I would have hoped there would have been support for DLT_IEEE802_11 and DLT_IEEE802_11_RADIO. I have tried to confirm there is something additionally wrong because I install 'iw' and anything associated with iw gives me the error 'nl80211 not found'.

I verified that I think the drivers are installed right because lsusb fully recognizes the device but when I attempted to install aircrack-ng and use airmon to put it into monitor mode, it sees the device and says that monitor mode is enabled but I never see the new interface when I list them after airmon.

I am seeking any help I can get.

I also forgot to mention I am running the latest Raspbian wheezy.

I think what your looking for is libpcap for the armhf but all I see is development

Hope this helps

http://packages.debian.org/search?keywords=libpcap

If you get it working please post a complete setup for all this thanks.

The problem I don't think is libpcap. I think the problem is the drivers for the wireless USB. I installed wireshark to see if we can even capture 802.11 packets and it doesn't allow monitor mode, so it sounds like something is wrong with the drivers but I am not sure how to find out what.

I have not been able to get my 7811un into monitor mode. I think there will be better luck had with a chipset that has better support.

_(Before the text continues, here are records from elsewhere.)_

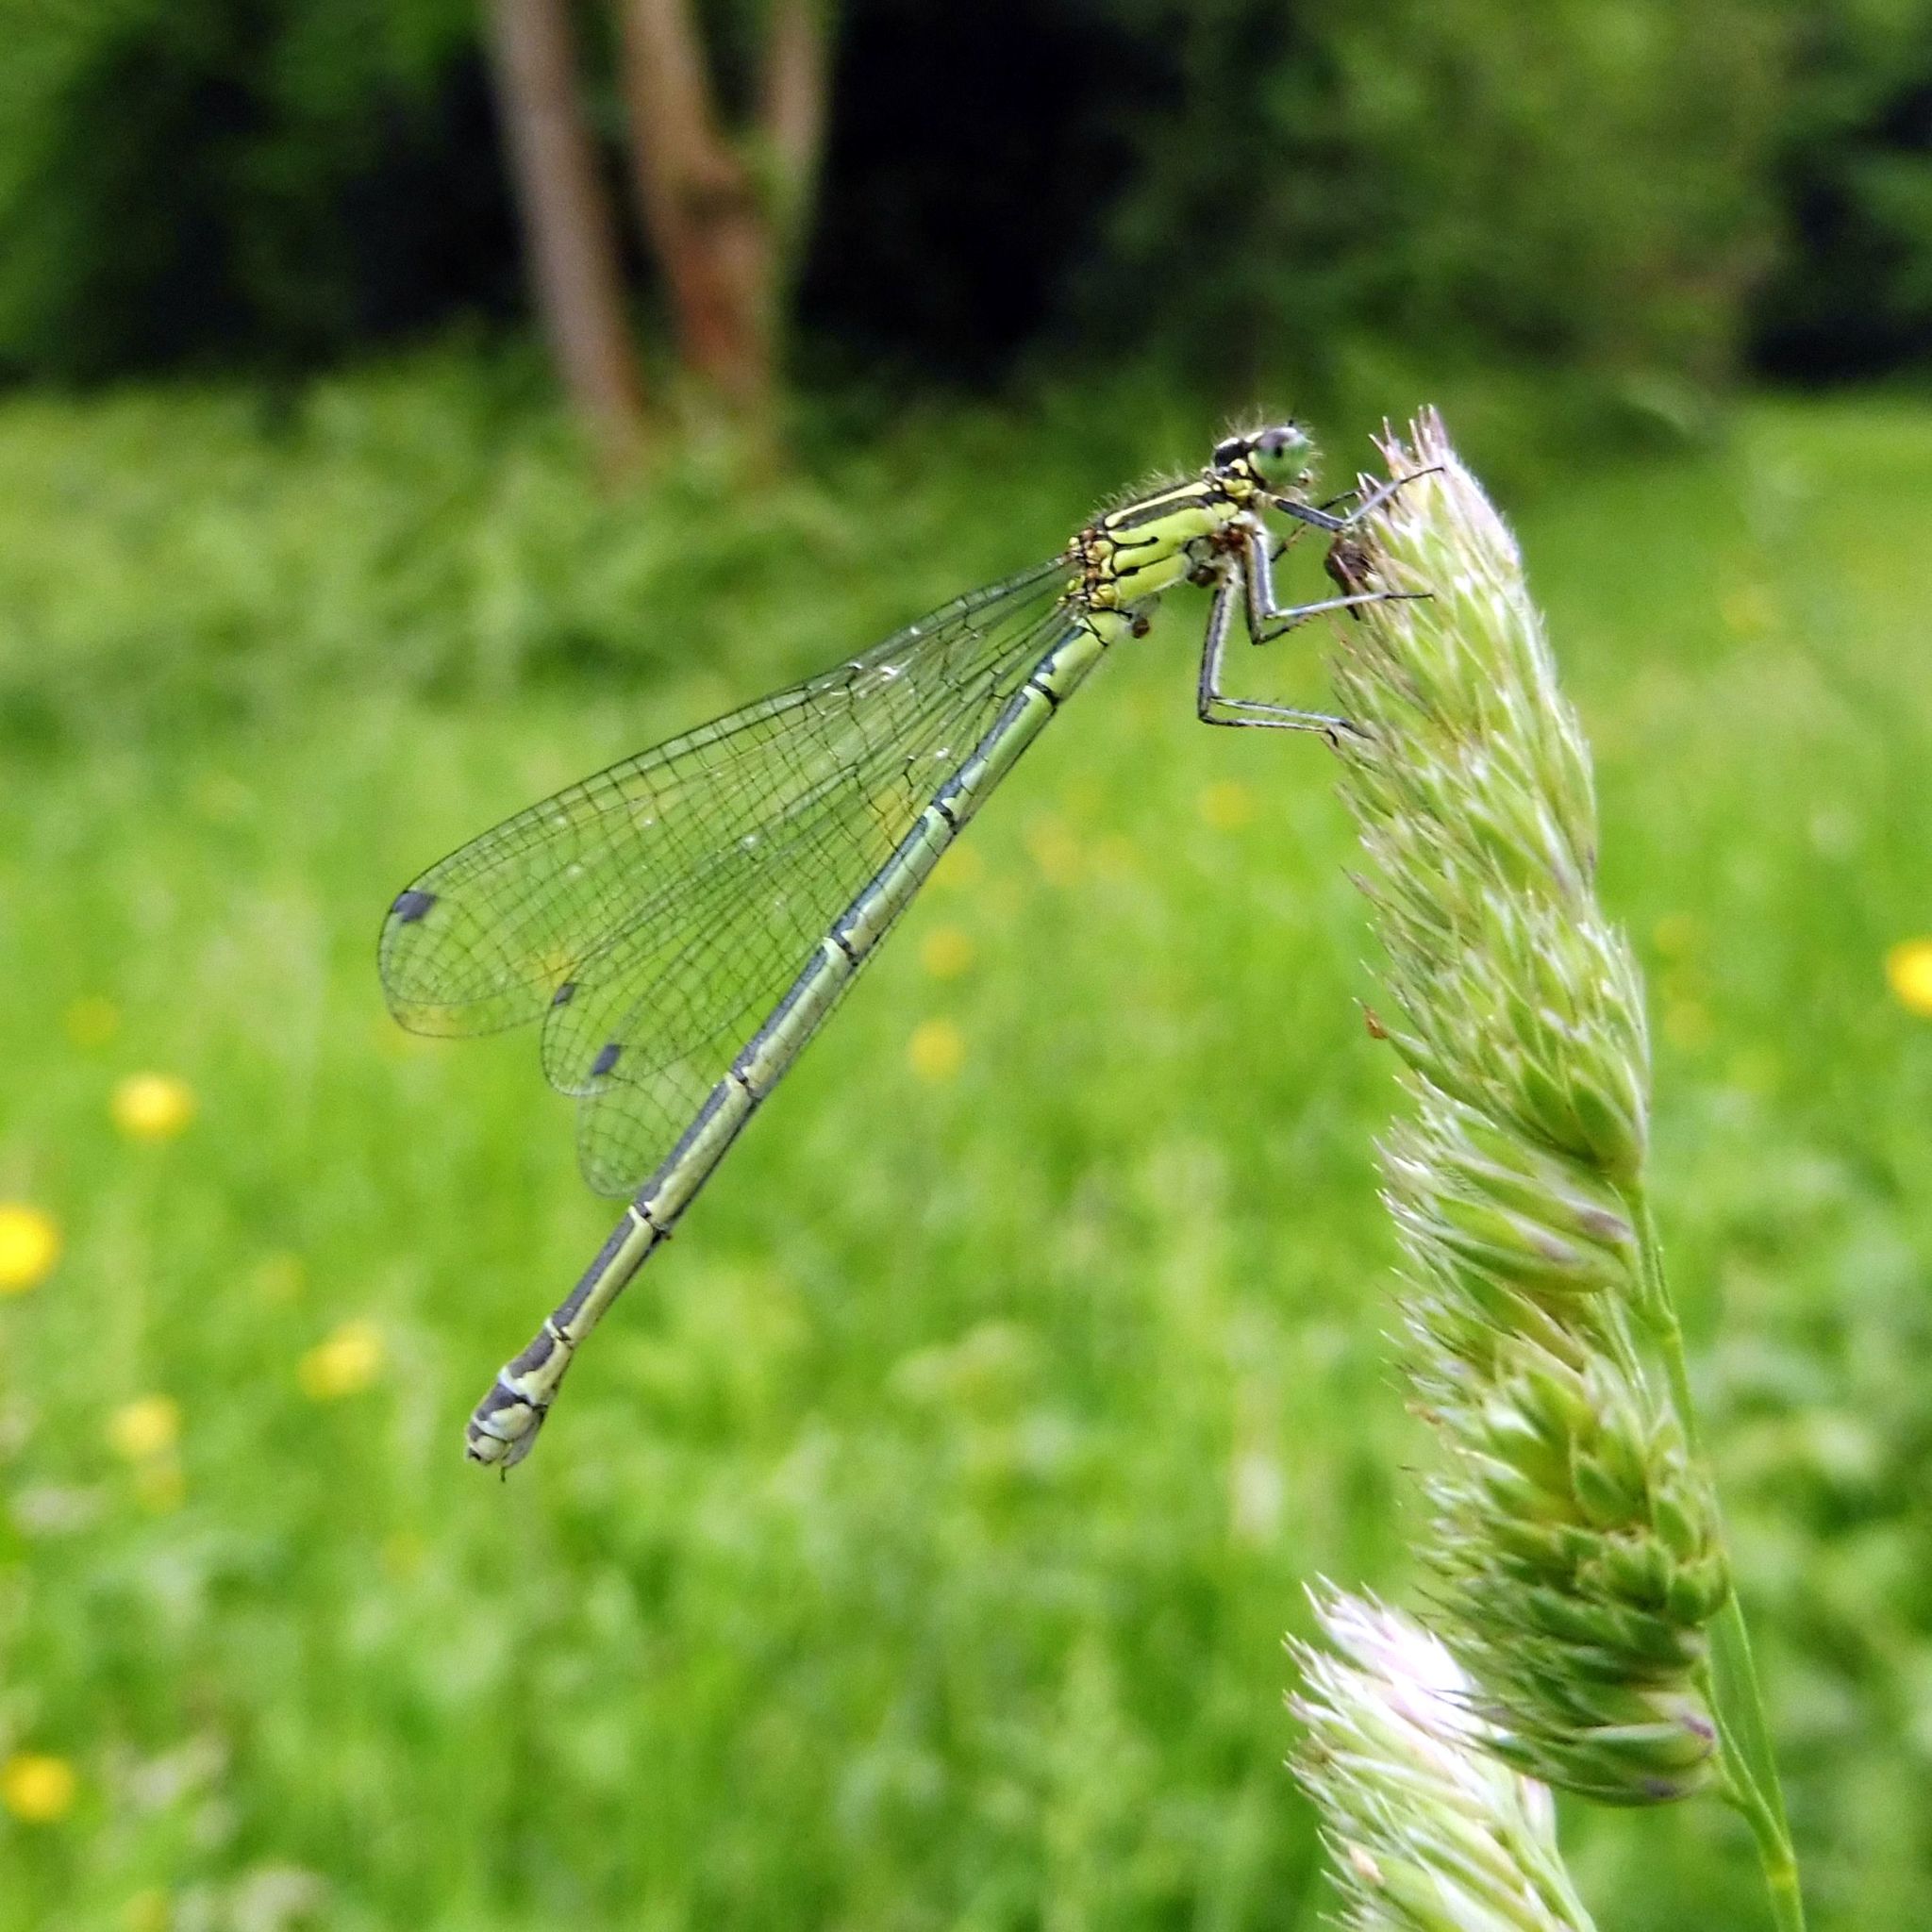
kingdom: Animalia
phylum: Arthropoda
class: Insecta
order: Odonata
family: Coenagrionidae
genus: Coenagrion
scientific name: Coenagrion puella
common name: Azure damselfly
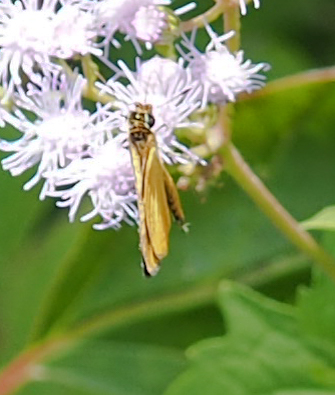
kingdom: Animalia
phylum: Arthropoda
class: Insecta
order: Lepidoptera
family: Hesperiidae
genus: Ancyloxypha
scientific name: Ancyloxypha numitor
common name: Least skipper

http://blog.pwnieexpress.com/post/24967 ... -raspberry
http://www.pwnpi.com/

davidstites wrote:The problem I don't think is libpcap. I think the problem is the drivers for the wireless USB. I installed wireshark to see if we can even capture 802.11 packets and it doesn't allow monitor mode, so it sounds like something is wrong with the drivers but I am not sure how to find out what.

tcpdump will listen on wlan0 but it will just output nothing because it is not associated with any access point and nothing is telling it to hop through channels and listen blindly.

Did you ever get this working in the end?

Any updates?

fusiooon wrote:Any updates?

As far as I can tell you can't get RTL8188CUS based WiFi adapters working in monitor mode using the available drivers. However, according to the article PACKET SNIFFING Raspberry Spy Part 1: understanding Wi-Fi networks in The MagPi issue 24, "[Ed: You can tell Kismet the chipset of the Wi-Fi dongle you are using, but by default it will try to determine this automatically. I tested two
dongles. The RT5370 based dongle was successfully discovered but the RTL8188CUS based dongle was not.]", but it is unclear if Kismet was working with an RTL8188CUS based adapter.